Many Canadians still treat the Tax Free Savings Account (TFSA) like a glorified bank account. If I ran the CRA, the first thing I’d do is rename it the “Tax Free Income Account,” because the real power of a TFSA is the ability to generate completely tax-free cash flow, month after month, with zero consequences for your benefits or tax bracket.
For retirees, this avoids the clawbacks that hit withdrawals from other accounts, and for younger investors, it creates a compounding machine with no tax drag. If you want to adopt this mindset early, one option stands out: the Canoe EIT Income Fund (TSX:EIT.UN) in a TFSA can pay you every month like clockwork, entirely tax-free. Here’s how it works.
What is EIT.UN
EIT.UN is a closed-end fund, meaning it has a fixed number of units and does not create or redeem shares daily the way an exchange-traded fund does. This structure means the fund can trade at either a premium or a discount to its net asset value depending on investor demand. Right now, units trade slightly below NAV, which effectively lets buyers pick up its underlying portfolio at a small bargain.
The portfolio holds around 40 Canadian and U.S. stocks, generally split about 50/50, and is run by an active management team. The fund can also use up to 1.2 times leverage, which allows it to boost returns by borrowing modestly against its assets. However, it’s not the cheapest fund out there, with a 1.1% management fee.
EIT.UN dividends
The hallmark of the fund is its fixed, longstanding $0.10 per-unit monthly distribution, which is unusually predictable in today’s market. To receive the next payout, you need to own units before and up to the ex-dividend date, usually around the 20th of each month, with payment landing on the 15th of the following month.

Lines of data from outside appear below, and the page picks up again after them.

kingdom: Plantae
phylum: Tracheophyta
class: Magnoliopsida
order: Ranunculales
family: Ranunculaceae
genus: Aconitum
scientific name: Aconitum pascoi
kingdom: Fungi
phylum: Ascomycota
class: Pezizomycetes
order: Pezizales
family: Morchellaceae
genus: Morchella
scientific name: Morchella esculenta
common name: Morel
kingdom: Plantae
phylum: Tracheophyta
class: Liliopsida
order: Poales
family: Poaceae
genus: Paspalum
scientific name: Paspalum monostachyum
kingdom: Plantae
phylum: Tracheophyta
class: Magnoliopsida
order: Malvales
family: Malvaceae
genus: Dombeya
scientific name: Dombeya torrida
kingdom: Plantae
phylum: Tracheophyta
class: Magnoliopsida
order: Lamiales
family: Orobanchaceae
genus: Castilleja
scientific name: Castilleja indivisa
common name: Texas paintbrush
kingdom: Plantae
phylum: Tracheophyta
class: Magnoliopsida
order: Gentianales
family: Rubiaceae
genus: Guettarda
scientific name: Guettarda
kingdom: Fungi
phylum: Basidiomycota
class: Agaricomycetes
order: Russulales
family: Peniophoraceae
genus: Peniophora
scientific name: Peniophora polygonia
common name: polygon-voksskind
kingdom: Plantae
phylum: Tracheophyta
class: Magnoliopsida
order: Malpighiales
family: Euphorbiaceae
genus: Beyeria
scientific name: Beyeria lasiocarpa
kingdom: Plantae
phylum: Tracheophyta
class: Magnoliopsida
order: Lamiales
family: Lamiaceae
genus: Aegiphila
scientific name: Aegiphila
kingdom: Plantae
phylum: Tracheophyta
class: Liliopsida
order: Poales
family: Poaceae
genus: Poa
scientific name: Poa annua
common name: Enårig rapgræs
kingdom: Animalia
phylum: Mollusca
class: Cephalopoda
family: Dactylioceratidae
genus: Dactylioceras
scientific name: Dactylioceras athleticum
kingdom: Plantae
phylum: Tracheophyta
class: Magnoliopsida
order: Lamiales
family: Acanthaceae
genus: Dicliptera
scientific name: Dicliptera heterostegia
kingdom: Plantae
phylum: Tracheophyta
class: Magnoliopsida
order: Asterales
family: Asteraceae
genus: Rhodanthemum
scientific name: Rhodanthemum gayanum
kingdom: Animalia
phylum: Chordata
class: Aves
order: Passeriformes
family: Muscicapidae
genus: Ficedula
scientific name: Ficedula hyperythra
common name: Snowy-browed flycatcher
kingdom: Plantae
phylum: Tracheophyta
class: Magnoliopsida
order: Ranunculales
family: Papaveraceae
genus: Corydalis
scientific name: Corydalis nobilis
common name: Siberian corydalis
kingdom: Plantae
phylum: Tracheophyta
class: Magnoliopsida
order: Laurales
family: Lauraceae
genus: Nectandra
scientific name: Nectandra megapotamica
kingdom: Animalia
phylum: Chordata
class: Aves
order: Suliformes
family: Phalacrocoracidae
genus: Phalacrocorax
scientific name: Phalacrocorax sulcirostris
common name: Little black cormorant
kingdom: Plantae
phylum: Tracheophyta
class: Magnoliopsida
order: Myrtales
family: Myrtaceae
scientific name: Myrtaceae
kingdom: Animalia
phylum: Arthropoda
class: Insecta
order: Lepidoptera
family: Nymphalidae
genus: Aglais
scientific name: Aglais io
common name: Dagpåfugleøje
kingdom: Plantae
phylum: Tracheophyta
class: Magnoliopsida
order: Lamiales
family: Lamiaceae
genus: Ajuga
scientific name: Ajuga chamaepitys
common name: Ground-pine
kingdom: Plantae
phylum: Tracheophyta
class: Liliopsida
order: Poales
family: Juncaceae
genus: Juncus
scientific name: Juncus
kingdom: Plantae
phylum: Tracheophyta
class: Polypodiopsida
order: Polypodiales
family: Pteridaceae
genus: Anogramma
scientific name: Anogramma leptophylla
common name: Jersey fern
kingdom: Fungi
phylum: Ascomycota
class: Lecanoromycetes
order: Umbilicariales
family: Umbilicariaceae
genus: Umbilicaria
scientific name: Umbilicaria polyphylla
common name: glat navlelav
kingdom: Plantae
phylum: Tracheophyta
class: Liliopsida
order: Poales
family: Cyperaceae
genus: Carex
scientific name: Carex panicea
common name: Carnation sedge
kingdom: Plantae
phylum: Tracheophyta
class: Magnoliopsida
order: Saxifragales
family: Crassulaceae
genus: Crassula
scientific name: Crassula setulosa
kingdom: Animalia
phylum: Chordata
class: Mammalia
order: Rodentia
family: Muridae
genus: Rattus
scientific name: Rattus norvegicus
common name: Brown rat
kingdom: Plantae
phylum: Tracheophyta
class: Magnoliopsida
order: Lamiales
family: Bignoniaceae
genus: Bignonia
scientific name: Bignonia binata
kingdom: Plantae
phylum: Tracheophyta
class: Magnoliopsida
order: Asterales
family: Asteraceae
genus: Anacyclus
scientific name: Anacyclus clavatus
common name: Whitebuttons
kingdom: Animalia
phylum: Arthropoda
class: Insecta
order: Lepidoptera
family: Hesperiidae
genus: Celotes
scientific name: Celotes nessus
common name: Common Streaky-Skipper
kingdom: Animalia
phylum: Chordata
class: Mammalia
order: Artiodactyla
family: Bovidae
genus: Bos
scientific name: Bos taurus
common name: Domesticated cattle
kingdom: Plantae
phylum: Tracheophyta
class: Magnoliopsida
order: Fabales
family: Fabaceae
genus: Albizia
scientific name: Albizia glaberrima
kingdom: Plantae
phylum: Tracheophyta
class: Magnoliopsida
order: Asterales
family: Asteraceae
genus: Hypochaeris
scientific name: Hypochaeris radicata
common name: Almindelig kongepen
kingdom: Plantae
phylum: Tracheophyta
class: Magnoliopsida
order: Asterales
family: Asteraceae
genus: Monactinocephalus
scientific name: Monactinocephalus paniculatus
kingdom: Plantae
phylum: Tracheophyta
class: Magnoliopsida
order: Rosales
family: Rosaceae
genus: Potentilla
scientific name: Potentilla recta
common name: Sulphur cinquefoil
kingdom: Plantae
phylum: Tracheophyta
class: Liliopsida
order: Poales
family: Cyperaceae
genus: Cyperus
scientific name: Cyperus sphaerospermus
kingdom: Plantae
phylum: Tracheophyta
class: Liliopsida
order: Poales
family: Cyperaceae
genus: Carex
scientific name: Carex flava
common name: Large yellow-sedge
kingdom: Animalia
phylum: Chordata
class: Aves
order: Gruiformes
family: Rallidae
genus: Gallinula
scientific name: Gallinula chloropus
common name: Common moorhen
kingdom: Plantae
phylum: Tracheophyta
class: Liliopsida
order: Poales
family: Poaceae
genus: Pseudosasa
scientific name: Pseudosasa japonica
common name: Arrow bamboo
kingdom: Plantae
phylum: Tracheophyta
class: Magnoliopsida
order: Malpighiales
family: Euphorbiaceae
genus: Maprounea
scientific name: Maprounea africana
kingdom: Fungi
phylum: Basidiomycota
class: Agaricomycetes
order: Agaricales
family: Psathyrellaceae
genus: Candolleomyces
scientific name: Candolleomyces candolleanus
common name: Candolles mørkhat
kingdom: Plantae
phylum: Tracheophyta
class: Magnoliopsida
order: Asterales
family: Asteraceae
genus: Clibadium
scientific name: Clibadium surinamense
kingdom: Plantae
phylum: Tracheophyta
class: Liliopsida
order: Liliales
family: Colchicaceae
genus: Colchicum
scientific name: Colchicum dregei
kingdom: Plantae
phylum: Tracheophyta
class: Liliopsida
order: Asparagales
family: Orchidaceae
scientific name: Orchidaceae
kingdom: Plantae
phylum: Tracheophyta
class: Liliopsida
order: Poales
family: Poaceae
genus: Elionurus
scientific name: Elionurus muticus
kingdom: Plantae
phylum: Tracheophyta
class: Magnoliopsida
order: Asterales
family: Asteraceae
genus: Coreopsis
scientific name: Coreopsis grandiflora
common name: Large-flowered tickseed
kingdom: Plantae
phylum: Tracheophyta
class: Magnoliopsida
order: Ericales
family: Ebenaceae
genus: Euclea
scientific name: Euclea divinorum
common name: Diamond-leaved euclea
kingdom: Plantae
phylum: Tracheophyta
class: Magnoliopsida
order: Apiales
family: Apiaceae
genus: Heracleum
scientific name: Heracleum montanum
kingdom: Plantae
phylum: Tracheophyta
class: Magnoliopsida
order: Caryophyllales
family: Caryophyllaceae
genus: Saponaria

The distribution is a mix of capital gains, return of capital, and dividends, which can get complicated in a non-registered account. This is why keeping it in a TFSA is the simplest approach—everything is tax-free, and you never have to sort out the income types. Each unit you own generates the same reliable $0.10 every month, which you can reinvest for compounding or withdraw as steady income.
The Foolish takeaway
If you’re a younger investor, EIT.UN might not be the perfect long-term compounding vehicle, even though its reinvested distribution track record has been surprisingly solid. But if you’re older, there’s nothing wrong with shifting gears and setting up your portfolio to pay you reliably.
A few hundred dollars a month, completely tax-free inside a TFSA, can meaningfully improve your quality of life. There’s no trophy for dying with the biggest account balance. Life is unpredictable, so put your money to work now and enjoy the comfort and stability you’ve earned.